- First tankōbon volume cover

私はシャドウ
- Written by: Noriko Kasuya
- Published by: Shueisha
- Magazine: You
- Original run: 30 June 2007 – 15 November 2010
- Volumes: 6

Sengyō Shufu Tantei: Watashi wa Shadow
- Original network: TBS
- Original run: 21 October 2011 – 16 December 2011
- Episodes: 9
- Anime and manga portal

= Watashi wa Shadow =

Japanese manga series

Watashi wa Shadow (私はシャドウ, Watashi wa Shadō) is a Japanese manga series written and illustrated by Noriko Kasuya. It was serialized in Shueisha's josei manga magazine You from June 2007 to November 2010, with its chapters collected in six tankōbon volumes.

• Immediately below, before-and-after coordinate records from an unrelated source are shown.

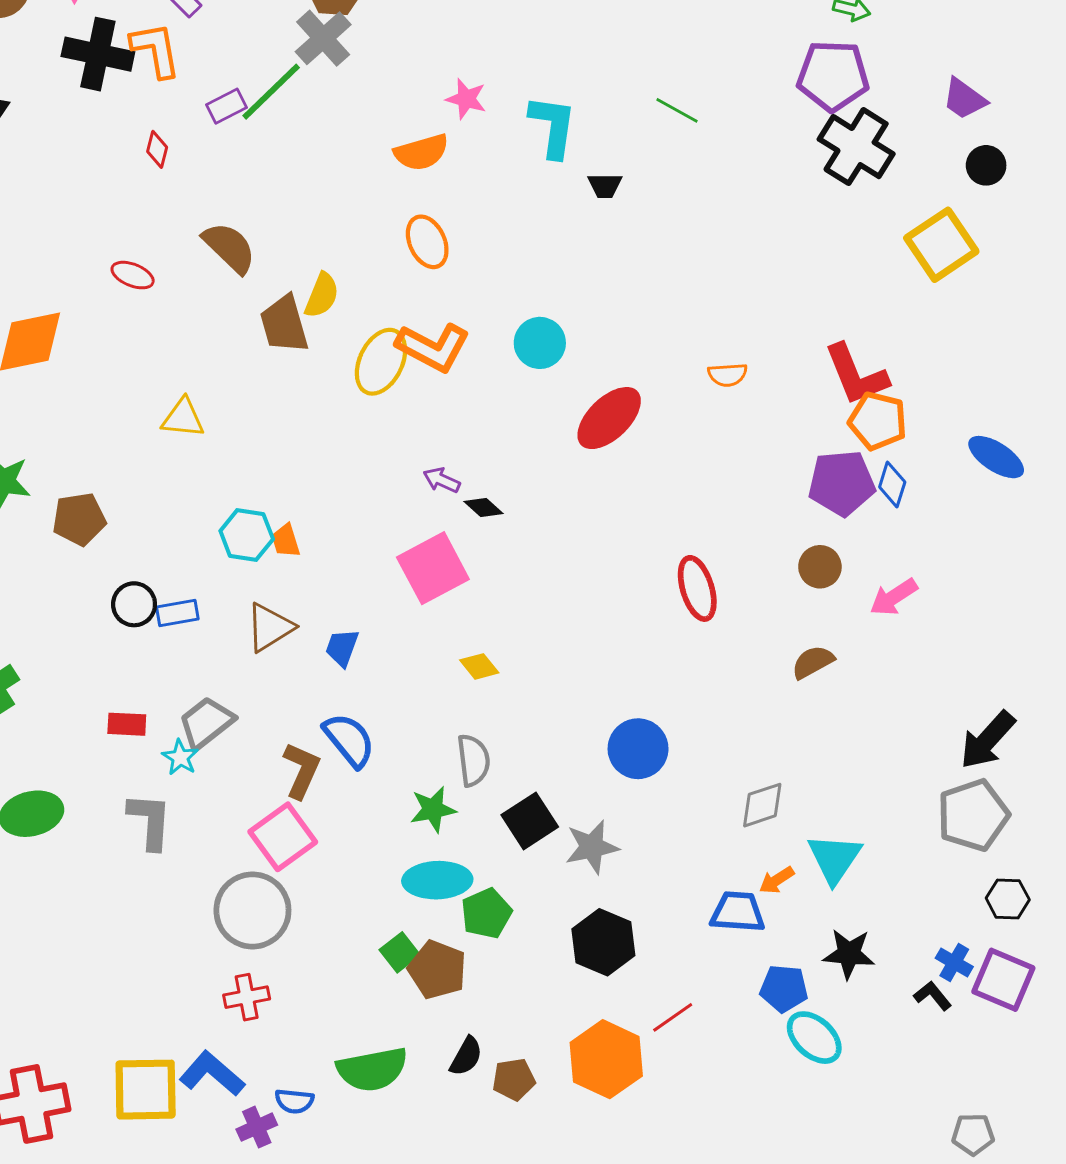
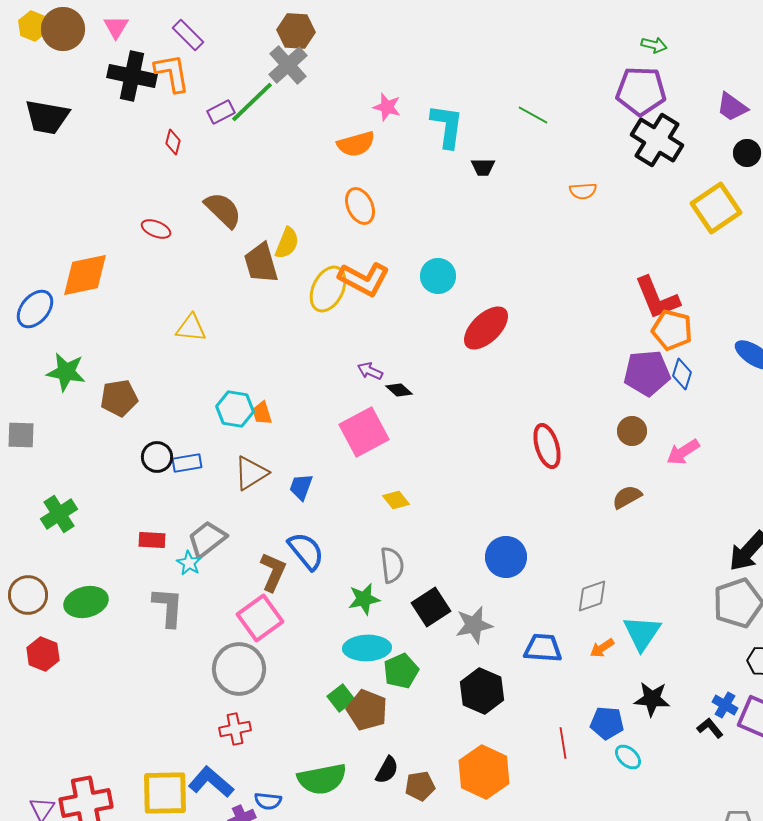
orange semicircle: (728, 375) -> (583, 191), moved
blue trapezoid: (738, 912) -> (543, 648), moved
red line: (673, 1017) -> (563, 743), moved, turned -64
cyan ellipse: (814, 1038) -> (628, 757), size x0.7

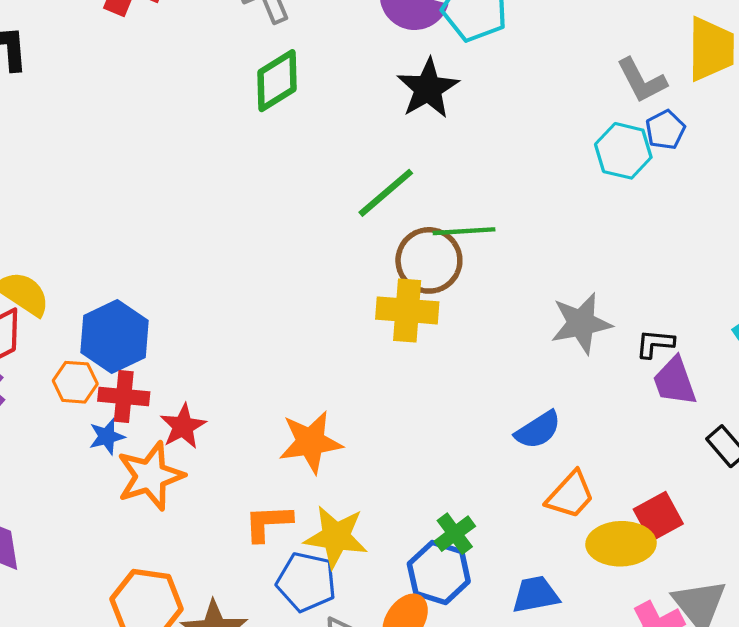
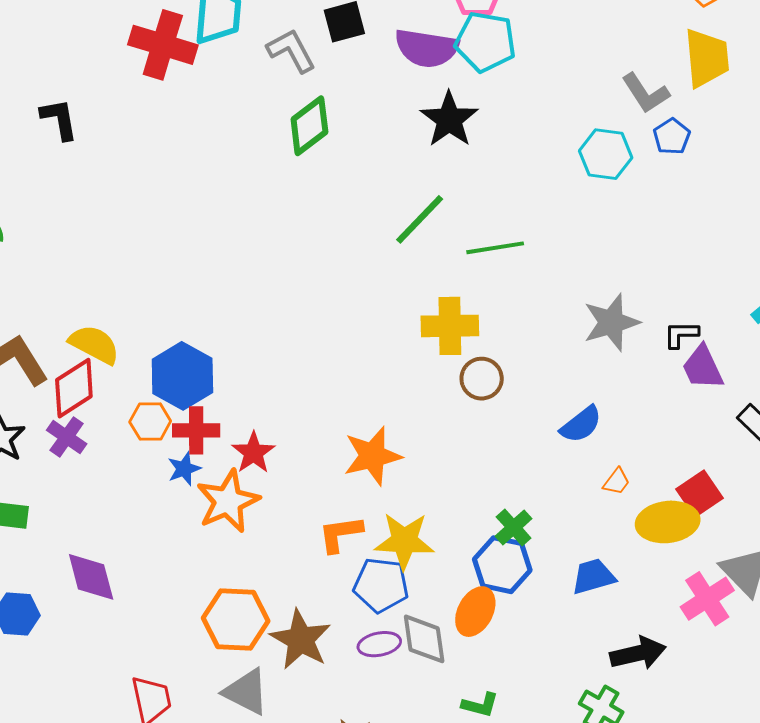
cyan hexagon: (623, 151) -> (606, 154), moved
brown circle: (429, 260) -> (482, 379), moved, size x0.7
orange trapezoid: (570, 495) -> (617, 482), size x0.6

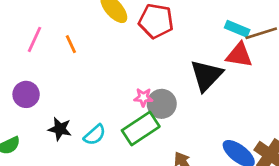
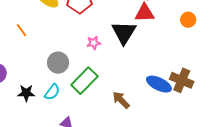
pink star: (143, 97) -> (94, 43), moved
gray circle: (162, 104) -> (58, 63), moved

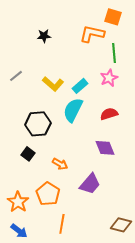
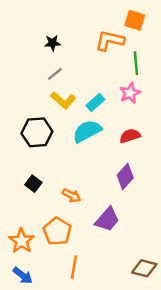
gray line: (16, 76) -> (55, 74), moved
cyan semicircle: (73, 110) -> (87, 131), turned 35
black hexagon: (38, 124) -> (37, 132), moved
purple diamond: (105, 148) -> (125, 176), turned 65

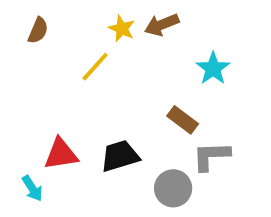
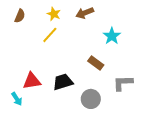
yellow star: (122, 29) -> (54, 14), moved
gray L-shape: (211, 156) -> (123, 83), moved

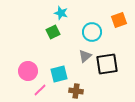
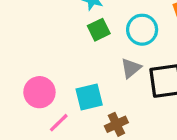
green square: (53, 32) -> (99, 30), moved
brown cross: (76, 91) -> (116, 124), turned -32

A nine-episode television drama adaptation was broadcast on TBS from October to December 2011.

==Media==
===Manga===
Written and illustrated by Noriko Kasuya, Watashi wa Shadow was serialized in Shueisha's josei manga magazine You from 30 June 2007 to 15 November 2010. Shueisha collected its chapters in six tankōbon volumes, released from 18 June 2008 to 23 September 2011. Two extra chapters were published in You on June 1 and 15 October 2011.

===Drama===
A nine-episode television drama adaptation, titled Sengyō Shufu Tantei: Watashi wa Shadow (専業主婦探偵〜私はシャドウ, "Housewife Detective: I am a Shadow"), was broadcast on TBS from 21 October to 16 December 2011. Perfume performed the series' theme song "Spice" (スパイス, Supaisu).